- **DIRECTIONS**:
a) In the Degas article, copy the passage between "Sir William Burrell" and "home town Glasgow.", inclusive, word for word.
b) Decide whether each statement agrees with the Degas article, answering yes or no and quoting the words that settle it: (i) Sir William Burrell gave all of his Degas pictures to Glasgow. (ii) The Tsar Nicholas of Russia visited Paris in 1896. (iii) Burrell's gift to Berwick was made up of 45 pictures.
c) According to the Degas article, when did the troupe of Ukrainian folk dancers visit Paris?

═════ QUOTED TEXT

Degas’ mastery of many differing artistic techniques was superb – as well as painting and drawing he experimented with photography and he sculpted, especially in his later years. Many of his later graphic works are drawn in pastel. 

Hilaire-Germain-Edgar Degas (1834-1917)
Pastel, charcoal & pencil on tracing paper laid down on card

BERMG: 1432 / Berwick Burrell Collection at Berwick Museum & Art Gallery

Object in Focus – “Danseurs Russes”

Sir William Burrell always claimed to be the first buyer of Degas in Glasgow, though the art dealer Alexander Reid had brought works across from France in the early 1890s, when Degas was still a relatively unknown artist.  Burrell bought his first Degas in 1901, but most of his purchases were in the 1920s and 1930s, when the artist’s prices were still quite low.  Sir William gave 17 of his 18 Degas pictures to his home town Glasgow.

The remaining picture – one of Degas’ best and most interesting late pastel drawings, “Danseurs Russes”, was retained for Berwick, part of a generous larger donation of 45 pictures by major artists, given by Sir William to form the basis of an art gallery for the town in 1949.   The drawing is undoubtedly the star item in the collections at Berwick.

Degas’ mastery of many differing artistic techniques was superb – as well as painting and drawing he experimented with photography and he sculpted, especially in his later years. Many of his later graphic works are drawn in pastel.

Degas specialised in scenes of contemporary life, but he is most famed for his paintings and drawings of dancers. Many of the artist’s works are now in major collections around the world – Berwick’s picture is one of a series entitled “Danseurs Russes” now scattered across the world in London, Stockholm and New York.

Following a visit by the Tsar Nicholas of Russia in 1896  there was a craze for all things Russian in Paris.  Several dance groups from Eastern Europe performed in the city at that time.  It now seems almost certain that Berwick’s drawing shows a troupe of Ukrainian folk dancers who visited Paris in late 1897, performing at the Moulin Rouge, the Folies-Bergères and at the Brasserie des Martyrs near Degas’s Montmartre studio.

While there, the exotically choreographed and brightly costumed dancers were sketched many times by the artist, as well as filmed by the early pioneers of photography, the Lumière brothers and Félix Nadar.  In film recently discovered at the Bibliothèque Nationale in Paris the poses shown in Berwick’s Degas drawing mirror exactly the dance steps shown in the motion pictures.

These dancers are not ethereal young ballet dancers – they are depicted wearing the flowing white smocks and beribboned headdresses of Ukrainian national costume, marking steps and beating out time with heavy leather boots.  The drawing has been rapidly executed – almost certainly sketched out in minutes – giving the pose a raw vitality and life, foreshadowing the earthiness of Stravinsky’s music and the stage designs which Picasso made for Diaghilev in the early years of the 20th century.

══════════
═════ STORED RECORDS

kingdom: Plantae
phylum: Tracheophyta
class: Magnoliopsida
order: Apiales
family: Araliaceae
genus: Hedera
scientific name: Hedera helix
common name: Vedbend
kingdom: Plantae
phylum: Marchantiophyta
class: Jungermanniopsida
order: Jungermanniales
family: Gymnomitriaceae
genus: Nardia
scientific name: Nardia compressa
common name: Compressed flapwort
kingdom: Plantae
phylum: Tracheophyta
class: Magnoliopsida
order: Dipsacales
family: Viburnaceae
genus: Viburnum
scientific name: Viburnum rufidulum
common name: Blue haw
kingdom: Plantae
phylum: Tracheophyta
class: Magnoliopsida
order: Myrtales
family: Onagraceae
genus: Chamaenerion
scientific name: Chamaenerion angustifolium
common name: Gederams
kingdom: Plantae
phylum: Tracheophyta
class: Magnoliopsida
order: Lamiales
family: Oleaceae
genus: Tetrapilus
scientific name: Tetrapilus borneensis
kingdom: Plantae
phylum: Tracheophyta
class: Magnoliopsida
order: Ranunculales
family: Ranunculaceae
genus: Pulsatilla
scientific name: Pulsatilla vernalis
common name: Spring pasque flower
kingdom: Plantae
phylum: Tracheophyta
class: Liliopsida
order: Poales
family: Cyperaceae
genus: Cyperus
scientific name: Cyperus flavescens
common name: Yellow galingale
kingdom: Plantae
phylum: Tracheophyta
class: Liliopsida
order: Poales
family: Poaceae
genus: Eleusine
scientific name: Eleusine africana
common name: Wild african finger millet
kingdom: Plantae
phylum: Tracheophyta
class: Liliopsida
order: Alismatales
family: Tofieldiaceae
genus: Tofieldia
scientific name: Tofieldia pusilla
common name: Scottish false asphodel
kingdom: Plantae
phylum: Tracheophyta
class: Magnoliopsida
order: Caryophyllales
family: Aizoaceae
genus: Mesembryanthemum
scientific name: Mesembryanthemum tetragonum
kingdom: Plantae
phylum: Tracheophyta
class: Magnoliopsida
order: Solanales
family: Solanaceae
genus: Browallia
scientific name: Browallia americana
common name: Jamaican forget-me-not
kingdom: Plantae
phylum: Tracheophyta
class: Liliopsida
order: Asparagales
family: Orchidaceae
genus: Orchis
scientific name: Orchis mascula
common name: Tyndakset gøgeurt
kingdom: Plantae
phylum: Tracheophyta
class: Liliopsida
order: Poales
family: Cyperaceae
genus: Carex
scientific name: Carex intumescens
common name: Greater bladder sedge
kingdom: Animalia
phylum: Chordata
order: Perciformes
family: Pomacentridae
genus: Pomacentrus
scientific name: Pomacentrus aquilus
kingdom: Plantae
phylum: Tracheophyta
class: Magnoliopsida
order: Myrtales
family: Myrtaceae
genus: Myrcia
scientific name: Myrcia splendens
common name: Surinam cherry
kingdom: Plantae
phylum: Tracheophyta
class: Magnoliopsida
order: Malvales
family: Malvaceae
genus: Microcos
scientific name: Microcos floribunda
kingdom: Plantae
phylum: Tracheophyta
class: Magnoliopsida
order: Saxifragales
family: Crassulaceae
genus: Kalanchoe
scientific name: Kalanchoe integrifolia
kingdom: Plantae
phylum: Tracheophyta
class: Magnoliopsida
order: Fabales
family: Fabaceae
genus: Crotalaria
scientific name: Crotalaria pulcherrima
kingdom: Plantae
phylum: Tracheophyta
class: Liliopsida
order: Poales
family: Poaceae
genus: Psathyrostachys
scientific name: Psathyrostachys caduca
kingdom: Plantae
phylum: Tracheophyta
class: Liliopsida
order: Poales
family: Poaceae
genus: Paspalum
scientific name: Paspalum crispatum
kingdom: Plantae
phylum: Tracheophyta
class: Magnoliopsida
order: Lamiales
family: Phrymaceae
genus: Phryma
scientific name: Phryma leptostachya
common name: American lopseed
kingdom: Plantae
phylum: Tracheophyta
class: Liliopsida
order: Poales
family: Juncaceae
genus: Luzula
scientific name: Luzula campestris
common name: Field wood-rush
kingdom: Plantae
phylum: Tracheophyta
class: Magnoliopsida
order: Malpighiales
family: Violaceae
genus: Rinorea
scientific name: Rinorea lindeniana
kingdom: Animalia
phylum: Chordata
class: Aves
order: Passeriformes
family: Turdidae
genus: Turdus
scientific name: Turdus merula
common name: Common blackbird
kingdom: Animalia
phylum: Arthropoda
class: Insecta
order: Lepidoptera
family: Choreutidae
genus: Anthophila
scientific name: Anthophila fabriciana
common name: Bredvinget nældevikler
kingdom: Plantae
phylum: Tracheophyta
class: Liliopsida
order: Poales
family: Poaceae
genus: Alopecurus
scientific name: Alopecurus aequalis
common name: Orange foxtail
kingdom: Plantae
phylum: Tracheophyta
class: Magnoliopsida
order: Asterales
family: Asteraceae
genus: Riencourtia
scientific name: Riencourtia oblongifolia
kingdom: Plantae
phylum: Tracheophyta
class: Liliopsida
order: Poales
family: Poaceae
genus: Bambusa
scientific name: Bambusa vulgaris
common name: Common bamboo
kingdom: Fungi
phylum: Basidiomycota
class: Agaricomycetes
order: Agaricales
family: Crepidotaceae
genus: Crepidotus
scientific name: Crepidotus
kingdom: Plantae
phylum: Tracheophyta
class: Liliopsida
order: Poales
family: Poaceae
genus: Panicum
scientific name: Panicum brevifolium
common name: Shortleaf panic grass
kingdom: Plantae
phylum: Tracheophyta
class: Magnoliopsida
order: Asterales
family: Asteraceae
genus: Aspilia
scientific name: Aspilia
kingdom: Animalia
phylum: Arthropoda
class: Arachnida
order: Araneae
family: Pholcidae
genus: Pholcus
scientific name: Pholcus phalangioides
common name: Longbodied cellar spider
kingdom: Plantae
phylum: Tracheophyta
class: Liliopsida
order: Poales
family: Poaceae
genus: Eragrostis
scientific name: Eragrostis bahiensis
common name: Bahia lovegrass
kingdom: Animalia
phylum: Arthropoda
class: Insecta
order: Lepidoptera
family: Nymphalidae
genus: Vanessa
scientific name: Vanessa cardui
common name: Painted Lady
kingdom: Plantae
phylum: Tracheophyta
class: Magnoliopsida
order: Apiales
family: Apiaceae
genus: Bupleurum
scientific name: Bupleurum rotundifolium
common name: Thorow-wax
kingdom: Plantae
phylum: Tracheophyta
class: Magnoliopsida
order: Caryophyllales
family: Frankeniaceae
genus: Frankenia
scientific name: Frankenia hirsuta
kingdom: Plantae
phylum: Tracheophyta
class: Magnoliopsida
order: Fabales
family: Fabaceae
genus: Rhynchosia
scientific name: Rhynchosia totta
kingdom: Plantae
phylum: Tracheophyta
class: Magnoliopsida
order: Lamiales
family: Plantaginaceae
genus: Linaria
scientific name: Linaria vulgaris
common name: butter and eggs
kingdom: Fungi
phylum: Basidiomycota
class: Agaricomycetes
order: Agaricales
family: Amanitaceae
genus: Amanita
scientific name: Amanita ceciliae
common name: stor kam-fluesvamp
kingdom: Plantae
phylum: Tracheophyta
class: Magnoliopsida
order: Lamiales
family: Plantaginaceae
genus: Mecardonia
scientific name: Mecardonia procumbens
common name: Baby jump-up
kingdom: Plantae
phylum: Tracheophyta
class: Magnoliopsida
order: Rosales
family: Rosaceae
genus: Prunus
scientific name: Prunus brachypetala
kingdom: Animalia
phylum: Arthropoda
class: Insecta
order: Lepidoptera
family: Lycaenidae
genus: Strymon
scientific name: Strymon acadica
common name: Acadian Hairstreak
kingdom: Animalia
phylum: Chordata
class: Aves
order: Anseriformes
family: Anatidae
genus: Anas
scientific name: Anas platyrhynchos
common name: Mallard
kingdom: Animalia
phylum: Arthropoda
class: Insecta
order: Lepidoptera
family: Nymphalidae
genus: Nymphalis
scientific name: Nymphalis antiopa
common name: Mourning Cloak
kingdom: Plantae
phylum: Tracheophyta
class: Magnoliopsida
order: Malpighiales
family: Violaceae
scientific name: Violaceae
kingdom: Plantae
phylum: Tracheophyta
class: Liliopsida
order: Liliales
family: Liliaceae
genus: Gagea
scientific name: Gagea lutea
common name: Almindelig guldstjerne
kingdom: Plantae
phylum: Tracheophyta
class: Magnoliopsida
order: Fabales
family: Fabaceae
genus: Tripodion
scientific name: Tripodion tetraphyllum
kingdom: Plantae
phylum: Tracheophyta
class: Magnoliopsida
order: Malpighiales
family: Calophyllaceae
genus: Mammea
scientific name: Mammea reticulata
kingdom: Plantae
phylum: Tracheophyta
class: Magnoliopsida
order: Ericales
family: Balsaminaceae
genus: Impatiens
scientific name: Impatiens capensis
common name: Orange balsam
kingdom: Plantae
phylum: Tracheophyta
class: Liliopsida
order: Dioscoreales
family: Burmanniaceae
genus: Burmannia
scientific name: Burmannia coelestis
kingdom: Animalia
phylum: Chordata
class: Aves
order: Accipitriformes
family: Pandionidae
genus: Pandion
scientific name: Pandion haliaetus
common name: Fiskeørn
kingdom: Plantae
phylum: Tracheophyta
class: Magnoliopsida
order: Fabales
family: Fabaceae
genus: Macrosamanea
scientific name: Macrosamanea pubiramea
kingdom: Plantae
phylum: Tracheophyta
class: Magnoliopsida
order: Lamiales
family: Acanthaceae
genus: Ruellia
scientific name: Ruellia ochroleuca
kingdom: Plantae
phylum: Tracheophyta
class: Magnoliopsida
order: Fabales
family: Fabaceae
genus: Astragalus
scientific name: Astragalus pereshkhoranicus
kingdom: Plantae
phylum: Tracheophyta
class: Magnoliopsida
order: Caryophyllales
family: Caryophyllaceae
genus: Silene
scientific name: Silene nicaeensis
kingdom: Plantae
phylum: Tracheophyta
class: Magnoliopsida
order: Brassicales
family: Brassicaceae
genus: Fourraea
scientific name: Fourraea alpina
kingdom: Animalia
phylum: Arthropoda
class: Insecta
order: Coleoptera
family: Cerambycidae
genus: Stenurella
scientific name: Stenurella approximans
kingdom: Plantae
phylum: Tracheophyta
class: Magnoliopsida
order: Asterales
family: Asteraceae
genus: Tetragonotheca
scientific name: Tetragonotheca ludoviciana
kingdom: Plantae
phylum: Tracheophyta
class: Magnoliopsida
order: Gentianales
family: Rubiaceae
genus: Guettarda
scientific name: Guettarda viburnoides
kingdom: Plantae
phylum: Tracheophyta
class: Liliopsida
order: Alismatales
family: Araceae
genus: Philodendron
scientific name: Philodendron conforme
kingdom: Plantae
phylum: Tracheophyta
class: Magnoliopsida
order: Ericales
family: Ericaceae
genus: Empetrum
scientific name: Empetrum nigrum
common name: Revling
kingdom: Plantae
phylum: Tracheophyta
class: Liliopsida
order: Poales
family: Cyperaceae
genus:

══════════

- **SOLUTIONS IN ORDER**:
a)
Sir William Burrell always claimed to be the first buyer of Degas in Glasgow, though the art dealer Alexander Reid had brought works across from France in the early 1890s, when Degas was still a relatively unknown artist.  Burrell bought his first Degas in 1901, but most of his purchases were in the 1920s and 1930s, when the artist’s prices were still quite low.  Sir William gave 17 of his 18 Degas pictures to his home town Glasgow.

b)
(i) No: "Sir William gave 17 of his 18 Degas pictures to his home town Glasgow."
(ii) Yes: "Following a visit by the Tsar Nicholas of Russia in 1896"
(iii) Yes: "part of a generous larger donation of 45 pictures by major artists"

c) In late 1897.